If you look at the space required for a FLAC file it’s 60% less than what we would require for a WAV file. This just means that you will get almost the same audio quality in all aspects with more compression with low space when compared to the WAV file in a FLAC file format.

This is also one of the reasons why premium streaming services are using file format FLAC. They could go with WAV; Due to its larger file size, it’s not being used.

If storage and reading speeds are really important to you then you have to make a proper choice between both FLAC and WAV.

Conversion and compatibility

This is something that doesn’t get accounted for by most people who are talking about audio quality and file formats. This can give you a better idea of how both FLAC and WAV differ from each other.

There is a million-dollar question you might ask “can you spot the difference between a WAV file and a FLAC file just by listening to it? “The answer is a big “NO”.

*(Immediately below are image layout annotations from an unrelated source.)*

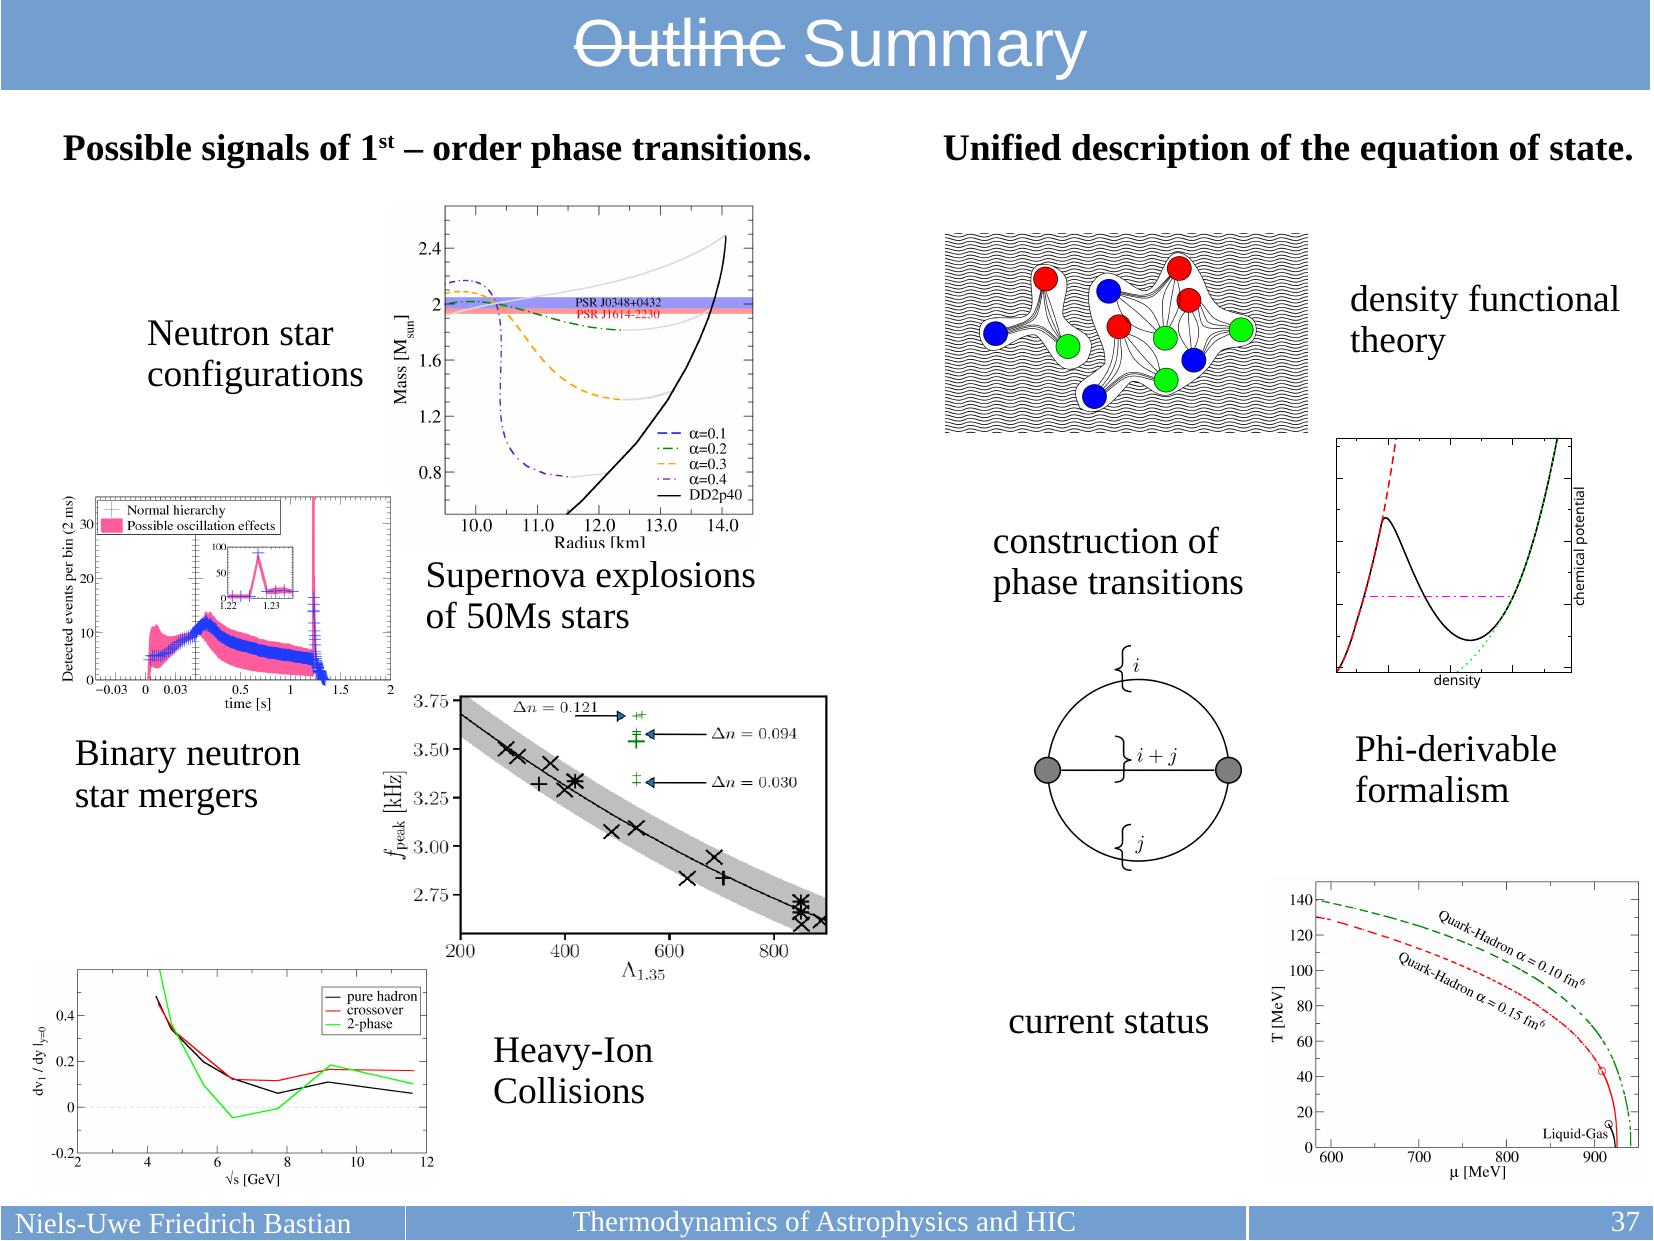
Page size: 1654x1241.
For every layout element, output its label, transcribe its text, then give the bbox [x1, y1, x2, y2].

picture [1330, 435, 1591, 691]
text_box Supernova explosions of 50Ms stars [410, 546, 772, 659]
text_box Phi-derivable formalism [1340, 720, 1573, 819]
picture [1034, 645, 1242, 871]
text_box Binary neutron star mergers [60, 724, 317, 823]
title Outline Summary [86, 5, 1576, 81]
text_box Heavy-Ion Collisions [478, 1021, 704, 1120]
picture [945, 233, 1308, 433]
text_box density functional theory [1335, 270, 1636, 369]
text_box Neutron star configurations [132, 304, 379, 403]
text_box Possible signals of 1st – order phase transitions. [48, 120, 828, 178]
picture [30, 202, 835, 1188]
picture [1269, 875, 1645, 1183]
text_box construction of phase transitions [978, 512, 1260, 611]
text_box Unified description of the equation of state. [928, 120, 1654, 181]
text_box current status [993, 993, 1225, 1050]
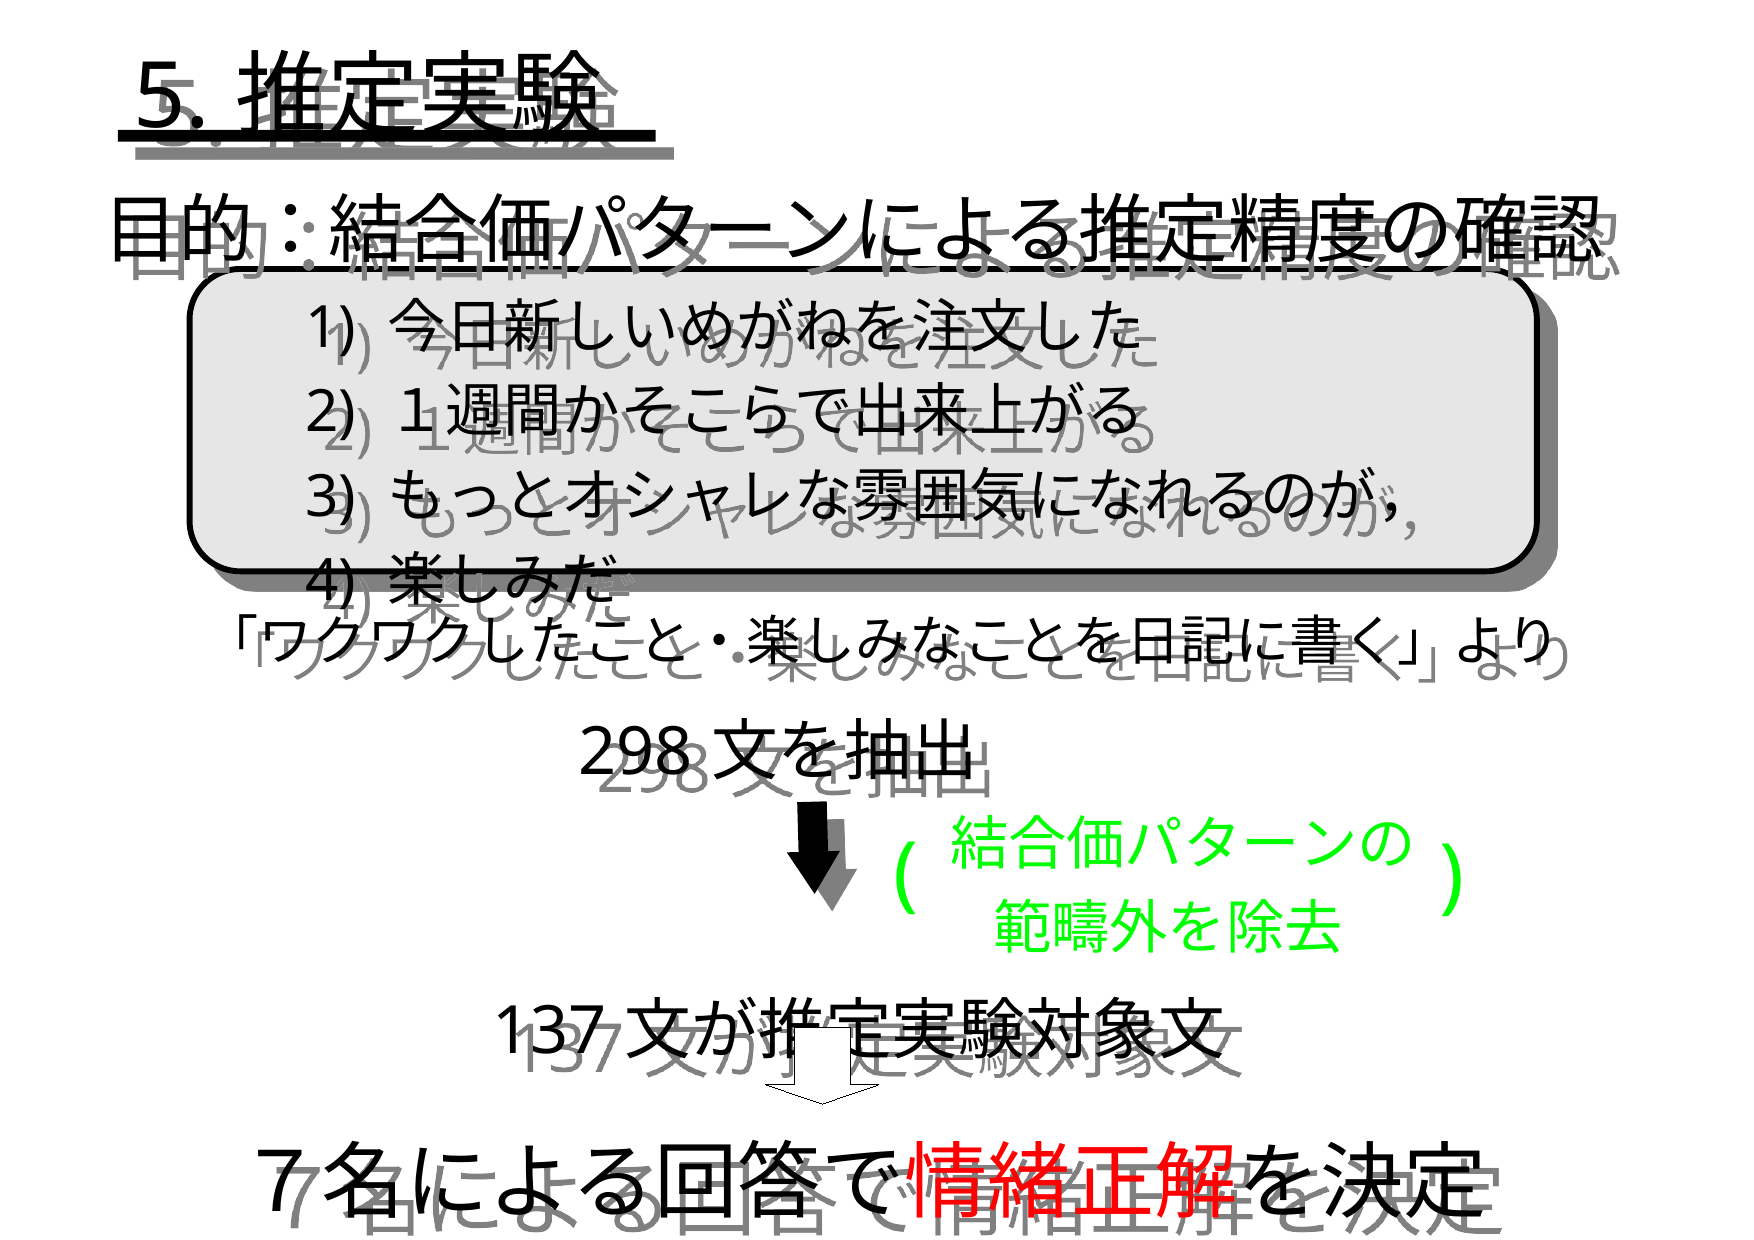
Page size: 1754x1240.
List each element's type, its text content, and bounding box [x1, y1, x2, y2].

text_box 「ワクワクしたこと・楽しみなことを日記に書く」より [161, 594, 1592, 666]
text_box [1050, 268, 1065, 273]
text_box [1153, 268, 1181, 276]
text_box [582, 268, 1537, 572]
text_box [483, 268, 508, 276]
text_box [189, 268, 361, 572]
text_box [890, 268, 961, 276]
text_box [1287, 268, 1308, 276]
text_box [409, 562, 423, 566]
text_box [1116, 268, 1129, 276]
text_box [963, 268, 980, 272]
text_box [765, 1027, 879, 1105]
text_box [442, 268, 476, 272]
text_box [331, 562, 346, 572]
text_box [1075, 268, 1110, 276]
text_box [367, 268, 382, 276]
text_box [1314, 268, 1327, 276]
text_box 5.推定実験 [130, 17, 618, 129]
text_box [464, 562, 532, 572]
text_box ) [1439, 814, 1482, 915]
text_box [533, 562, 579, 572]
text_box [1184, 268, 1201, 276]
text_box 目的：結合価パターンによる推定精度の確認 [100, 166, 1607, 263]
text_box [427, 562, 459, 572]
text_box [568, 268, 671, 276]
text_box [1373, 268, 1443, 276]
text_box [984, 268, 1049, 276]
text_box ７名による回答で情緒正解を決定 [235, 1111, 1491, 1218]
text_box 298文を抽出 137文が推定実験対象文 [489, 694, 1227, 1021]
text_box [813, 268, 883, 276]
text_box [672, 268, 810, 276]
text_box [1331, 268, 1358, 276]
text_box [1266, 268, 1281, 276]
text_box [415, 268, 436, 276]
text_box 結合価パターンの 範疇外を除去 [950, 796, 1417, 937]
text_box [348, 562, 405, 572]
text_box 1) 今日新しいめがねを注文した 2) １週間かそこらで出来上がる 3) もっとオシャレな雰囲気になれるのが， 4) 楽しみだ [302, 276, 1459, 562]
text_box [1212, 268, 1260, 276]
text_box [513, 268, 521, 276]
text_box ( [893, 812, 936, 930]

It’s really hard to spot the difference between these two files, unless and until you import them into audio production software for editing.

Along with conversion, one more thing that you should worry about is compatibility. If you want a file format that works with everything then you should opt for WAV instead of FLAC.

Do FLAC files sound better?

Yes, FLAC files sound better than a lot of other file formats like MP3’s and AAC’s. FLAC files have more quality in terms of bit depth and sample rate to translate well in all types of entertainment systems.

Does converting from FLAC to WAV lose quality?

Yes, you will lose quality when converting from FLAC to WAV because FLAC is already in a compressed format, which just means that a lot of information from the file has been lost. Converting a compressed format to a different uncompressed file format will reduce quality.

Is WAV high quality?

Yes, wav is the highest quality file format that is available among all the other formats. It was first released to store audio in windows computers. Now WAV format has become the norm for music productions.

Is CD better than FLAC?

No, CD is not better than FLAC because of the file formats the audio files are written in a CD. In case of a CD the file formats are usually mp3 and AAC files which are lesser in quality when compared to FLAC.


As you might have found out, there is no clear winner between FLAC and WAV. Both have distinct usage and purpose.

If you are looking for streaming and sending files via cloud you can use FLAC.

If you are looking for file format to edit and work in an audio production software WAV is the way to go.